Commodity prices are still depressed and commodity indices have performed badly this year. Oil has been particularly tricky; WTI entered the year at around US$100pbb and by March had risen to the US$110pbb area. Word on the Street was that it would not go below US$100 again in our lifetime. By the end of June, in the depth of the eurozone crisis it was back down at US$80 – so much for “never”.

Word on the Street was that it [oil price] would not go below US$100 again in our lifetime. By the end of June, in the depth of the eurozone crisis it was back down at US$80 – so much for “never”

This was the volatility which wiped out the CTA’s performance. By September it was back at US$100 and is now to be found in the high US$80s. High to low this year was 27% and year to date is -12.25%. As an asset class, commodities have been an expensive diversification and one which low underlying returns cannot really afford to support. And yet…

Oil is a difficult one to deal with. The exponential growth in shale gas extraction in the US has put a line through previous predictions and I understand that even those iconic American 16-wheeler truckers are beginning to turn to gas (as opposed to gasoline) power. Petrol prices are falling in the US; a New York friend told me yesterday that he’s found fuel at below US$3/gallon in the Carolinas. That’s not something which we Europeans would recognise.

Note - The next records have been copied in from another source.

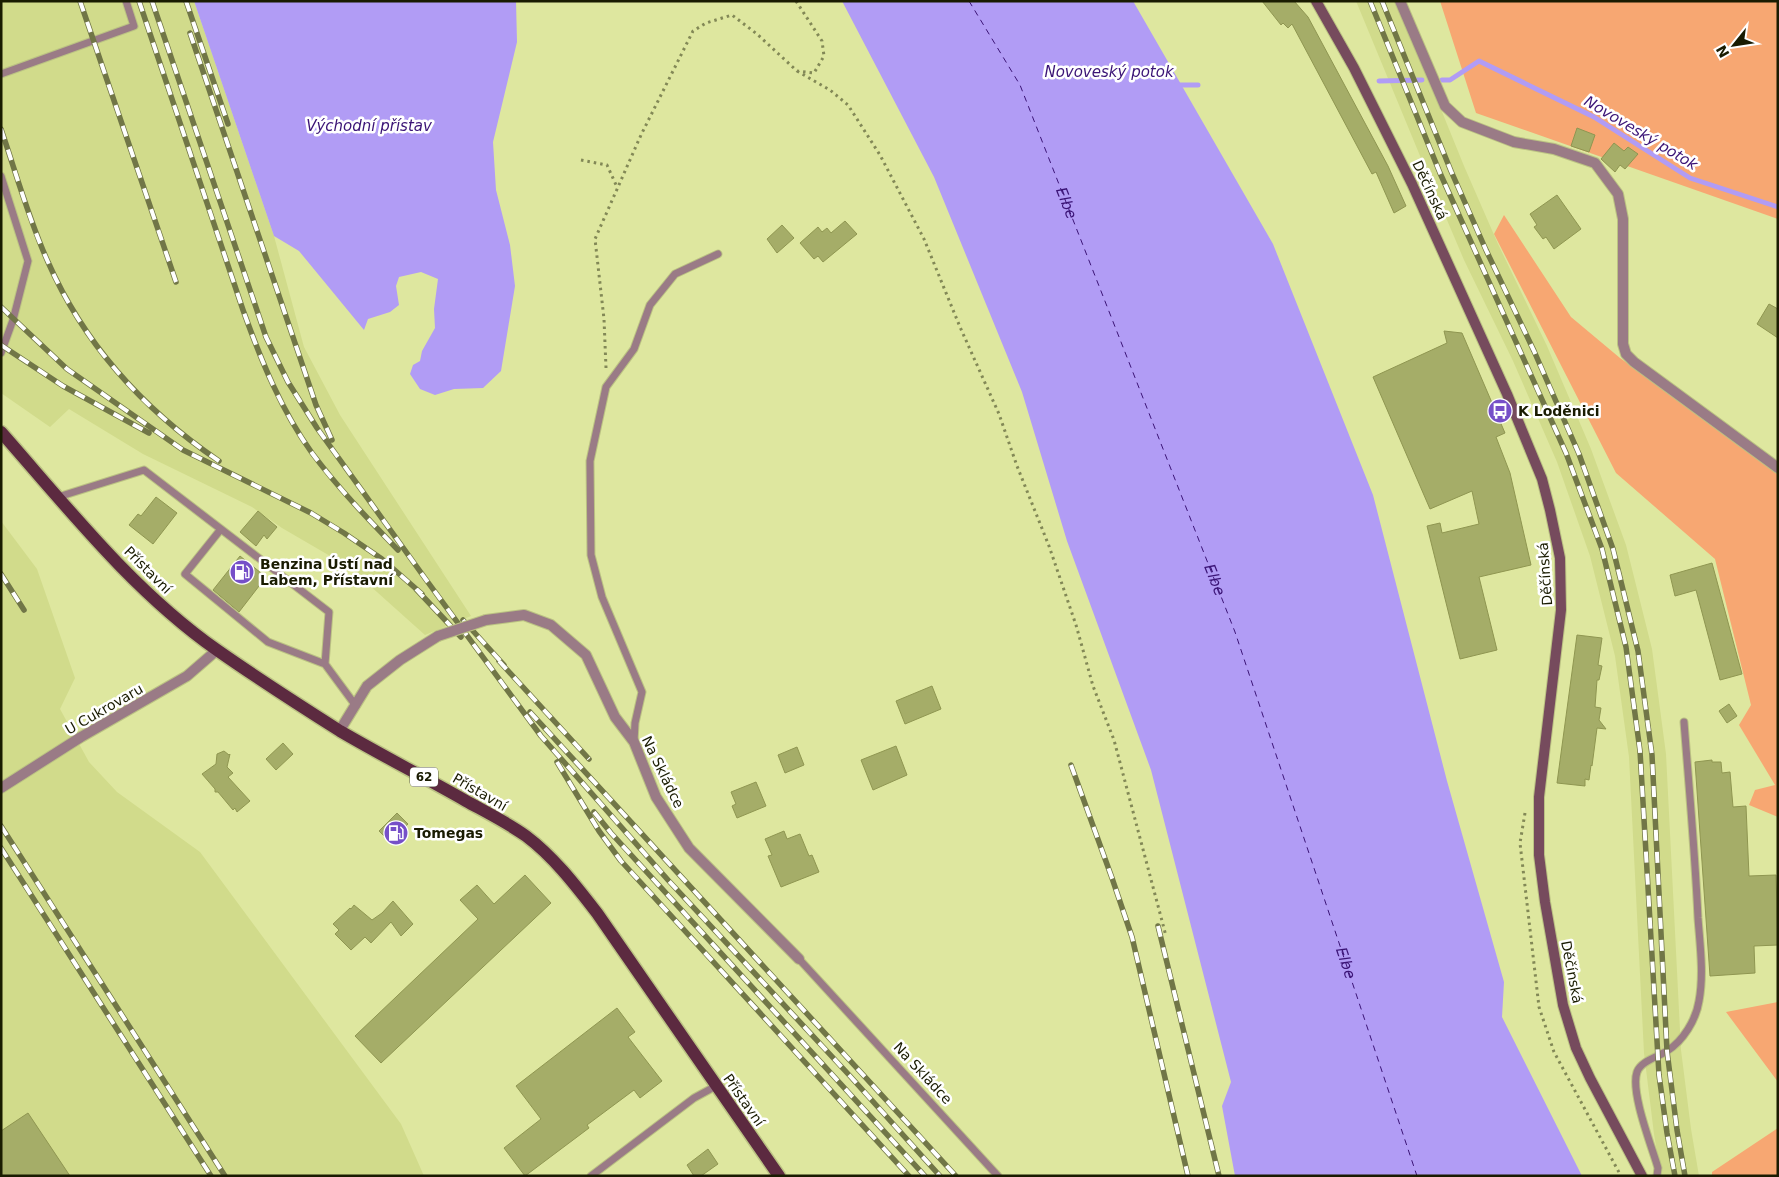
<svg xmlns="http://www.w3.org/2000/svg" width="1779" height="1177" viewBox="0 0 1779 1177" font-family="'DejaVu Sans',sans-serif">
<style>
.built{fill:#d1db8b}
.green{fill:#f7a772}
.water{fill:#b19cf5}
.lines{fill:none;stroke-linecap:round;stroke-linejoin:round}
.stream{stroke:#b19cf5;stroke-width:5}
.ferry{stroke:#3b1476;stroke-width:1;stroke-dasharray:6 5;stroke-linecap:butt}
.building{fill:#a5ad68;stroke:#8f9651}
.service-casing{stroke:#bbc283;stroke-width:9}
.minor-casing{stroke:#bbc283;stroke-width:12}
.secondary-casing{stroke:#bbc283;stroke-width:12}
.primary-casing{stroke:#bbc283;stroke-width:15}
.path{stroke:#828856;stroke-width:3;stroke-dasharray:2.5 4;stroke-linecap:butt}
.service{stroke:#9a7b86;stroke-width:7}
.minor{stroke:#9a7b86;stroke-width:10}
.secondary{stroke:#764b5d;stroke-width:10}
.primary{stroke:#5c2a40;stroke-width:12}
.rail-casing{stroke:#717647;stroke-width:5.5}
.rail{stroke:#fff;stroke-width:4;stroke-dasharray:11;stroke-linecap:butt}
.minor-bridge-casing{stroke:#bbc283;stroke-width:12;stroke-linecap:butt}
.minor-bridge{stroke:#9a7b86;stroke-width:10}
.labels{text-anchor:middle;stroke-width:5;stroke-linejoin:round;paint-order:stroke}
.shield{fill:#fff;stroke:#5e5f4d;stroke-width:1}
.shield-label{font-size:12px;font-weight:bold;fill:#191b01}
.street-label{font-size:14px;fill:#191b01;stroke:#fff}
.poi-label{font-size:14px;font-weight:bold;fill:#191b01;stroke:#fff;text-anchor:start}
.water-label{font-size:15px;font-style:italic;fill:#3b1476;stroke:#fff}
</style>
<rect width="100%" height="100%" fill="#dee79f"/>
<path class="built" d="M 1,1 L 194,1 L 274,236 L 304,347 L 340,415 L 471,616 L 425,635 L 349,567 L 282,528 L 252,507 L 143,454 L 69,409 L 50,427 L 1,393 Z
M 1356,1 L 1397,1 L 1464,166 L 1498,244 L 1547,346 L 1591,449 L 1626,545 L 1652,649 L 1666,754 L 1681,1050 L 1691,1129 L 1699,1176 L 1661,1176 L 1654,1134 L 1644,1053 L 1629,757 L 1615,656 L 1590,556 L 1557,462 L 1513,361 L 1464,260 L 1430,180 Z
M 1,521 L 37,569 L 75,678 L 60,709 L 89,762 L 117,792 L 200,852 L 401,1124 L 424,1176 L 1,1176 Z"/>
<path class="green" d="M 1440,1 L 1778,1 L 1778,219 L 1476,113 Z
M 1504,215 L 1571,317 L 1620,358 L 1741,444 L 1778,473 L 1778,817 L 1749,805 L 1755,790 L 1775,785 L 1739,725 L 1751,705 L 1715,559 L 1616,473 L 1494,234 Z
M 1778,1002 L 1778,1082 L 1726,1012 Z
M 1778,1128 L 1778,1176 L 1712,1176 L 1712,1172 Z"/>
<path class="water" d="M 194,1 L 516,1 L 517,42 L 493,142 L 496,190 L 510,245 L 515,286 L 501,371 L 483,388 L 454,389 L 435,395 L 420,389 L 410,374 L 413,365 L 420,361 L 422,351 L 435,328 L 434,309 L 438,279 L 421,272 L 399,277 L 396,286 L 399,305 L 390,312 L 368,319 L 364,330 L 299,251 L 274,236 Z
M 842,1 L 1133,1 L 1273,244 L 1373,495 L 1447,781 L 1504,982 L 1502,1017 L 1582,1176 L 1235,1176 L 1222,1106 L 1231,1082 L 1151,770 L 1067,541 L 1022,392 L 934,177 Z"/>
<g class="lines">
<path class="stream" d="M 1442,80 L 1450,80 L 1479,61 L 1594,117 L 1690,178 L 1778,207
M 1379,81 L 1422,80
M 1176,85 L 1198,85"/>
<path class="ferry" id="s1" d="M 969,1 L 1020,85 L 1235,632 L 1417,1176"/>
</g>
<path class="building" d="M 1262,1 L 1294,1 L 1308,17 L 1388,166 L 1406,206 L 1394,213 L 1376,172 L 1372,174 L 1292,24 L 1288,28 L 1283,23 L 1281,25 Z
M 1577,128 L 1595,135 L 1589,152 L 1571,146 Z
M 1614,143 L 1624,151 L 1628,147 L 1638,154 L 1625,169 L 1620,165 L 1615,172 L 1601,159 Z
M 1557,195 L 1581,229 L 1554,249 L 1546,237 L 1543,239 L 1534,227 L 1537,225 L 1530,214 Z
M 845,221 L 857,234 L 823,262 L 818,256 L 814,259 L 800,243 L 818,227 L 822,232 L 827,228 L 831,233 Z
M 782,225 L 794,238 L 777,253 L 767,239 Z
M 1769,304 L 1778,309 L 1778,338 L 1757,324 Z
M 1444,331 L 1462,333 L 1505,433 L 1496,437 L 1510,473 L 1531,565 L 1479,577 L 1497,650 L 1460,659 L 1427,526 L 1440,523 L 1442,533 L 1479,524 L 1472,491 L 1430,509 L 1373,377 L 1447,343 Z
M 156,497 L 177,513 L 153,544 L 129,525 L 138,514 L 141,516 Z
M 258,511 L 277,527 L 267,539 L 264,535 L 256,546 L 240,532 Z
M 240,556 L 266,577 L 239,612 L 213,590 Z
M 1712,563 L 1742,674 L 1720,680 L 1696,590 L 1675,596 L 1670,575 Z
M 1577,635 L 1602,638 L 1598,665 L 1602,666 L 1599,680 L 1597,680 L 1595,707 L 1601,708 L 1599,720 L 1606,729 L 1597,728 L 1592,766 L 1591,765 L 1589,780 L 1585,779 L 1585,786 L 1557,783 Z
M 932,686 L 941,709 L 905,724 L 896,701 Z
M 1729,704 L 1737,716 L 1727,723 L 1719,711 Z
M 283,743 L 293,754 L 276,770 L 266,759 Z
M 896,746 L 907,775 L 873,790 L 861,760 Z
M 797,747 L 804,765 L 785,773 L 778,755 Z
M 224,751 L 229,755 L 230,754 L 227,767 L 233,773 L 228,777 L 250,801 L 237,812 L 235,808 L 233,810 L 218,792 L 215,792 L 215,789 L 202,774 L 216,764 L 217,754 Z
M 1712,760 L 1712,762 L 1721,762 L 1722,773 L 1730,772 L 1733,807 L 1746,806 L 1749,876 L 1776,875 L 1778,945 L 1754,946 L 1755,973 L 1710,976 L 1695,762 Z
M 756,782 L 766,806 L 737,818 L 732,806 L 736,804 L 731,792 Z
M 397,813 L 408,824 L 390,842 L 379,831 Z
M 784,831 L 787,839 L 800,834 L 809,856 L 812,855 L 819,872 L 781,887 L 768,856 L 772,855 L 765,839 Z
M 525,875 L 551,903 L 381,1063 L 355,1036 L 478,919 L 460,900 L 477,885 L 494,904 Z
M 393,901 L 413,924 L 401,936 L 391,922 L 371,943 L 365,937 L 351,950 L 335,934 L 339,930 L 333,924 L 350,908 L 351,909 L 354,905 L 372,920 L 382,913 Z
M 617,1008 L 635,1032 L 628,1037 L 662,1081 L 640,1098 L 634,1090 L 587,1125 L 589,1128 L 525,1176 L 504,1148 L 541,1119 L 516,1086 Z
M 28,1113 L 70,1176 L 1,1176 L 1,1131 Z
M 708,1149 L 718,1164 L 701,1176 L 694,1176 L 687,1165 Z"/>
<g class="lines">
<defs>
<path id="service" d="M 1,74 L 134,26 L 126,1
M 1,176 L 28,261 L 13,320 L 1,353
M 58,497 L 144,470 L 329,612 L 325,664
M 221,529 L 185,574 L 268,642 L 325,664 L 356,706
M 634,742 L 635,723 L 642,692 L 602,597 L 591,555 L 590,461 L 606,387 L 634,349 L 650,305 L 675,274 L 718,254
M 799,959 L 998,1176
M 591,1176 L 694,1098 L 716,1086
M 1657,1176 L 1658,1168 C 1652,1147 1630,1092 1637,1072 C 1641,1061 1658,1057 1667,1051 C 1683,1041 1696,1020 1699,1001 C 1704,974 1700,945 1698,918 C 1695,852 1689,787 1684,722"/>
<path id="minor" d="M 1400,1 L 1445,106 L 1462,122 L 1514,142 L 1554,149 L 1595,163 L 1618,194 L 1623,219 L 1623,344 L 1626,354 L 1634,362 L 1778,468
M 486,620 L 524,615 L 551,625 L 586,655 L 615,717 L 634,742 L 656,797 L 689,848 L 799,959
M 340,730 L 367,686 L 400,660 L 438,636
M 1,788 L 81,737 L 187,676 L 217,650"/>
<path id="secondary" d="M 1316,1 L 1354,68 L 1412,184 L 1507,394 L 1542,479 L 1550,510 L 1560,558 L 1561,610 L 1539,797 L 1539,855 L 1545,902 L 1563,1005 L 1576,1048 L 1590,1078 L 1642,1176"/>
<path id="primary" d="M 1,432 C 68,508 133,591 217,650 C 257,678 299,705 340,731 C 381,755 424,777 466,801 C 486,812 508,823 526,836 C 554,857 576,886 597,913 L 779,1176"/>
</defs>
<use href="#service" class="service-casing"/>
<use href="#minor" class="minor-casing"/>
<use href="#secondary" class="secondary-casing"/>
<use href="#primary" class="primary-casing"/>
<path class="path" d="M 797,71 L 830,90 L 848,105 L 880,155 L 924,239 L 960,327 L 999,414 L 1017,466 L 1049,546 L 1076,625 L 1093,686 L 1114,740 L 1166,936
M 581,160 L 607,165 L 617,187
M 606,368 L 604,319 L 595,239 L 641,135 L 693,31 L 706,23 L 732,15 L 757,34 L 797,71 L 814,73 L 824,56 L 822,41 L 796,1
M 1525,813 L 1520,843 L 1539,1007 L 1554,1052 L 1621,1176"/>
<use href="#service" class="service"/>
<use href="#minor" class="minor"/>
<use href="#secondary" class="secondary"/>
<use href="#primary" class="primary"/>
<defs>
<path id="rail" d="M 80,1 L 176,282
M 139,1 L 243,310 C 261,360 281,410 312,453 C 338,488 368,519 398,550
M 152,1 L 266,337 L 288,382 L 317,428 L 427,581 L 541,736 L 668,880 L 850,1076 L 940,1176
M 186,1 L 228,124
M 1370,1 L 1440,173 L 1566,453 L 1602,549 L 1626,647 L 1640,751 L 1659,1075 L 1667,1133 L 1675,1176
M 1382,1 L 1451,171 L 1486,250 L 1534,351 L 1579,454 L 1613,549 L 1638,651 L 1652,755 L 1667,1051 L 1677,1130 L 1685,1176
M 190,33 L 316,405 L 332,440
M 1,129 C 16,173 29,220 48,262 C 85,346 144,410 219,461
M 1,307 L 67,369 L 183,450 L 311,513 L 344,533 L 382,559 L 422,594
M 1,345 L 63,386 L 149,433
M 1,574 L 24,610
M 416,589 L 461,637
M 463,620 L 504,665
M 499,661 L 589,759
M 530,712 L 956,1176
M 557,762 L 599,831 L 621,861 L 909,1176
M 1071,765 L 1112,878 L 1132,937 L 1188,1176
M 594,812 L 611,833 L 925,1176
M 1,826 L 225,1176
M 1,848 L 211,1176
M 1158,926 L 1219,1176"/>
</defs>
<use href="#rail" class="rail-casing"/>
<use href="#rail" class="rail"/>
<defs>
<path id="minor-bridge" d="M 438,636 L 486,620"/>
</defs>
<use href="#minor-bridge" class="minor-bridge-casing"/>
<use href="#minor-bridge" class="minor-bridge"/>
</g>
<defs>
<symbol id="bus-disc" viewBox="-11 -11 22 22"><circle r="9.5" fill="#764fc8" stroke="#fff"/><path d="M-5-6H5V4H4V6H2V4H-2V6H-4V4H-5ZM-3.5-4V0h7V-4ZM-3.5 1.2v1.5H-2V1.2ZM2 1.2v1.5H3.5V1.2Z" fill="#fff"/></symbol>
<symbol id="fuel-disc" viewBox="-11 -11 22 22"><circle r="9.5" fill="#764fc8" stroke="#fff"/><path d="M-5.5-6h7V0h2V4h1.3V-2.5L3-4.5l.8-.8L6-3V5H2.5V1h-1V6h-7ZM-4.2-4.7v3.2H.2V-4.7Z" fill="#fff"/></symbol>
</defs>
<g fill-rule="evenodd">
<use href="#bus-disc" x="1486" y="397" width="28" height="28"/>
<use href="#fuel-disc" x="228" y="558" width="28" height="28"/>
<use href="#fuel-disc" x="382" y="819" width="28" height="28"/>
</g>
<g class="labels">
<rect class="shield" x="410" y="767.5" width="28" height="19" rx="4"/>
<g class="shield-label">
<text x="424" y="781">62</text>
</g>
<g class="street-label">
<text transform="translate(1430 190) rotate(65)" y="5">Děčínská</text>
<text transform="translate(148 570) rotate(45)" y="5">Přístavní</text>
<text transform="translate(1545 574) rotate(-94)" y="5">Děčínská</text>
<text transform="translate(104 709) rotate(-30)" y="5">U Cukrovaru</text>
<text transform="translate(663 772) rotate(64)" y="5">Na Skládce</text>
<text transform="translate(480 792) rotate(30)" y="5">Přístavní</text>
<text transform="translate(1572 972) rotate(79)" y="5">Děčínská</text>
<text transform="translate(923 1073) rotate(47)" y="5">Na Skládce</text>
<text transform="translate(744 1100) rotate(55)" y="5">Přístavní</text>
</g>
<g class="poi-label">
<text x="1518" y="416">K Loděnici</text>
<text x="260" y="569">Benzina Ústí nad<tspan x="260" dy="16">Labem, Přístavní</tspan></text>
<text x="414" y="838">Tomegas</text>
</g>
<g class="water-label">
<text x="1109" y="77">Novoveský potok</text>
<text x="369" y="131">Východní přístav</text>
<text transform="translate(1641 133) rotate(31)" y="5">Novoveský potok</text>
<text dy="5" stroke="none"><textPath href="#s1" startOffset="225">Elbe</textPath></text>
<text dy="5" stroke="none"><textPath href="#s1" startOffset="630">Elbe</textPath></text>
<text dy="5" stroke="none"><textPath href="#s1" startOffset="1035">Elbe</textPath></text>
</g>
</g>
<rect width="1779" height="1177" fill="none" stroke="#191b01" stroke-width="5"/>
<g transform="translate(1734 45) rotate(240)" stroke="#ffffff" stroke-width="4" paint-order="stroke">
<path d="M0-4L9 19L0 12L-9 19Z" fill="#191b01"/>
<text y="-8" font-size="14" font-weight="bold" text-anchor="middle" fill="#191b01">N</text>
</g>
</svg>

Soft commodities and metals, on the other hand, might really be ready to bounce and rather than bemoaning how badly they have done in 2012, it might be time to plan for increased exposure in 2013 when an overweight in bonds will, in all likelihood, be the principal drag on performance. Goldman Sachs has a 7% performance penned in for commodities for next year. I might of course be wrong – I have a terrific track record in being wrong – but it is certainly worth giving commodities another chance in the strategic asset allocation, be that through equities, commodity funds or CTAs.